▶ _WORK REQUEST_:
Answer these from the article on Marcus Klingberg, one line each, marked as shown:
(a) Where did Israel claim Klingberg had disappeared, and while doing what?
(b) In what year did Ma'ariv try to publish a 4,000-word article on him?
(c) What was the writer visiting when the car was broken into?

[DOCUMENT SECTION Boundary: Start]

For the first time, the Israeli censor allowed newspapers in Jerusalem and Tel Aviv to publish accounts of the arrest of Marcus Klingberg, the former deputy director of Israel's Institute for Biological Research. Now the world can infer that Klingberg, a former Red Army colonel, was a spy, but exactly what secrets he divulged and whether he worked alone or was part of a Soviet spy ring is still not clear.

Until yesterday, Israel had steadfastly maintained that Klingberg, who worked at the top-secret chemical and biological research station at Ness-Ziona, 15 miles from Tel Aviv, had suffered from mental illness and had disappeared while attending a scientific conference in Switzerland. In fact, he was arrested in 1983 and sentenced in secret to 18 years in jail by a Tel Aviv court.

Since then, each time journalists have tried to investigate Klingberg's alleged disappearance, they have been blocked by the Israeli authorities. The Tel Aviv evening newspaper Ma'ariv, which first mentioned he had disappeared in October 1983, six months after he was arrested, tried to publish a 4,000-word article in 1988 but was stopped by the censor.

During my own inquiries, then for the Observer, into Klingberg's whereabouts my car was broken into and documents about the scientist were stolen.

In 1988, the New York Hebrew-language weekly newspaper Israel Shelanu reported that Klingberg had been arrested and was part of a possible three-cornered spy swap between Israel, the US and the Soviet Union. The Israelis were apparently telling Washington that Moscow was willing to pay a 'very high price' for Klingberg.

If any swap took place, it evidently did not involve Klingberg - who is now 75 and in ill-health - according to Israeli newspapers.

The key question now for the Cold War espionage record is what secrets Klingberg divulged, and whether they were Israeli-only secrets or compromised Western security in a wider context by giving away military intelligence common to the Western alliance. Being a key member of the alliance, Israel had access to many Nato secrets.

At the time of his disappearance, Klingberg held a teaching post in epidemiology at Tel Aviv University, as well as being deputy director of the Ness-Ziona institute. Inside the institute's 10ft-high walls topped with barbed wire, Israel conducts defensive research into chemical and biological warfare.

I stumbled across Klinberg's name by accident in the summer of 1985 while investigating Reagan administration charges that the Soviet Union had used a poison produced by fungi, known as mycotoxins, as a chemical warfare agent in Southeast Asia. (The claims have since been refuted by US and British scientists).

Before emigrating to Israel in 1948, Klingberg was a colonel in the Red Army during the Second World War and was assigned to the Orenberg district in which there was a devastating epidemic of mycotoxin poisoning. Mycotoxins grow on mouldy grain and thousands of hungry Russian peasants died in the epidemic.

In the autumn of 1985 I went to Israel to try to interview Klingberg, thinking he might have knowledge of a Russian defence programme to use mycotoxins as a weapon. Each time I mentioned his name to his Israeli colleagues they said his disappearance was 'hush-hush', but they did not believe the official explanation that he had fallen ill in Switzerland and disappeared.

Klingberg's wife, Wanda, who has since died, told me in her Tel Aviv apartment that she knew where he was but could not talk about it. I wondered at the time if Klingberg had defected to Russia.

At one point during my inquiries, I took time off to visit the crusader castle at Ashkalon. My car was broken into and my briefcase, containing papers about Klingberg and my passport, was stolen. I informed the local Israeli police, who were most helpful and seemed to agree with me that, most probably, the thief had been preying on tourists.

A few months later, the police returned the briefcase and my passport, but some papers and photocopies of newspaper articles from Tel Aviv archives were missing. The more I learn about the case, the more I wonder if the thief had been working alone.

[DOCUMENT SECTION Boundary: End]
[RAW DATA Boundary: Start]

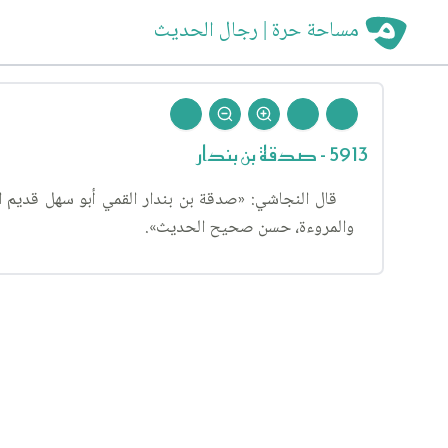
مساحة حرة | رجال الحديث
5913 - صدقة بن بندار
قال النجاشي: «صدقة بن بندار القمي أبو سهل قديم ا
والمروءة، حسن صحيح الحديث».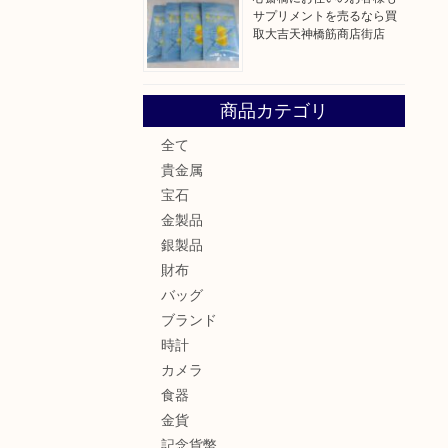
サプリメントを売るなら買
取大吉天神橋筋商店街店
商品カテゴリ
全て
貴金属
宝石
金製品
銀製品
財布
バッグ
ブランド
時計
カメラ
食器
金貨
記念貨幣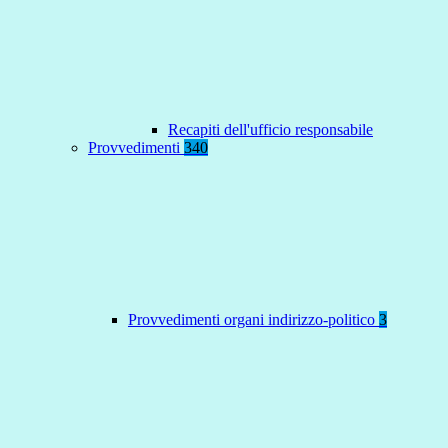
Recapiti dell'ufficio responsabile
Provvedimenti
340
Provvedimenti organi indirizzo-politico
3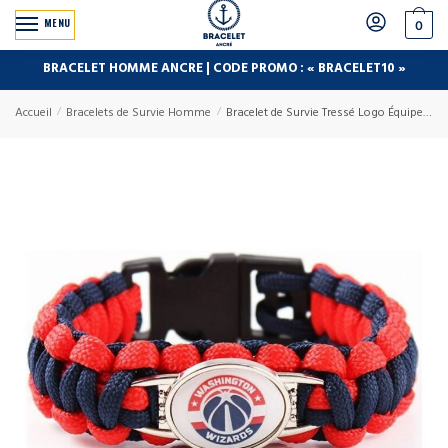
MENU
0
BRACELET HOMME ANCRE | CODE PROMO : « BRACELET10 »
Accueil
/
Bracelets de Survie Homme
/
Bracelet de Survie Tressé Logo Équipe Basketball London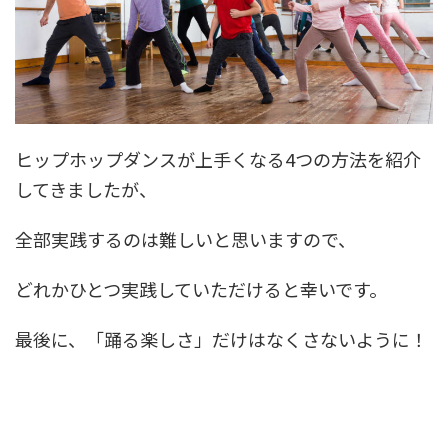
ヒップホップダンスが上手くなる4つの方法を紹介
してきましたが、
全部実践するのは難しいと思いますので、
どれかひとつ実践していただけると幸いです。
最後に、「踊る楽しさ」だけはなくさないように！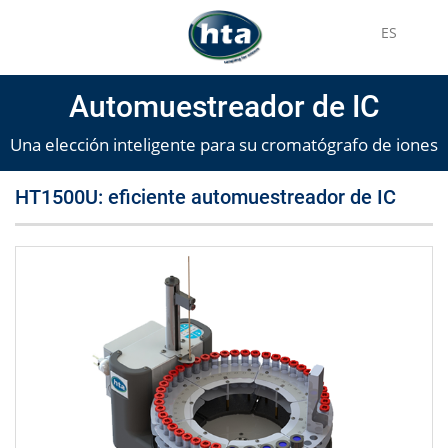
ES
Automuestreador de IC
Una elección inteligente para su cromatógrafo de iones
HT1500U: eficiente automuestreador de IC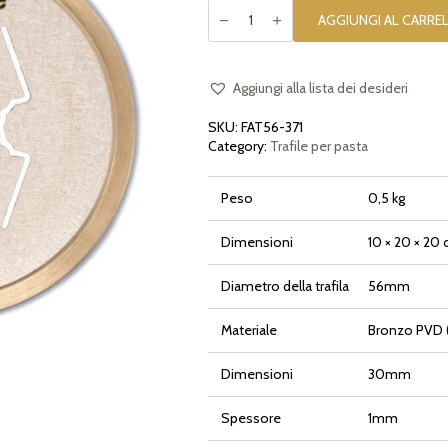
Trafila
era:
è:
in
AGGIUNGI AL CARRE
49,90€.
39,90€.
bronzo
Candies
Caramelle
per
La
Aggiungi alla lista dei desideri
Fattorina,
Fimar
SKU:
FAT56-371
MPF
1.5
Category:
Trafile per pasta
quantità
Peso
0,5 kg
Dimensioni
10 × 20 × 20
Diametro della trafila
56mm
Materiale
Bronzo PVD (
Dimensioni
30mm
Spessore
1mm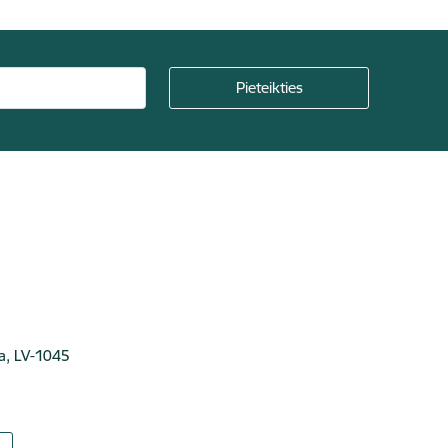
ga, LV-1045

[RAW DATA Boundary: End]

▶ _WORKED SOLUTION_:
(a) In Switzerland, while attending a scientific conference.
(b) 1988.
(c) The crusader castle at Ashkalon.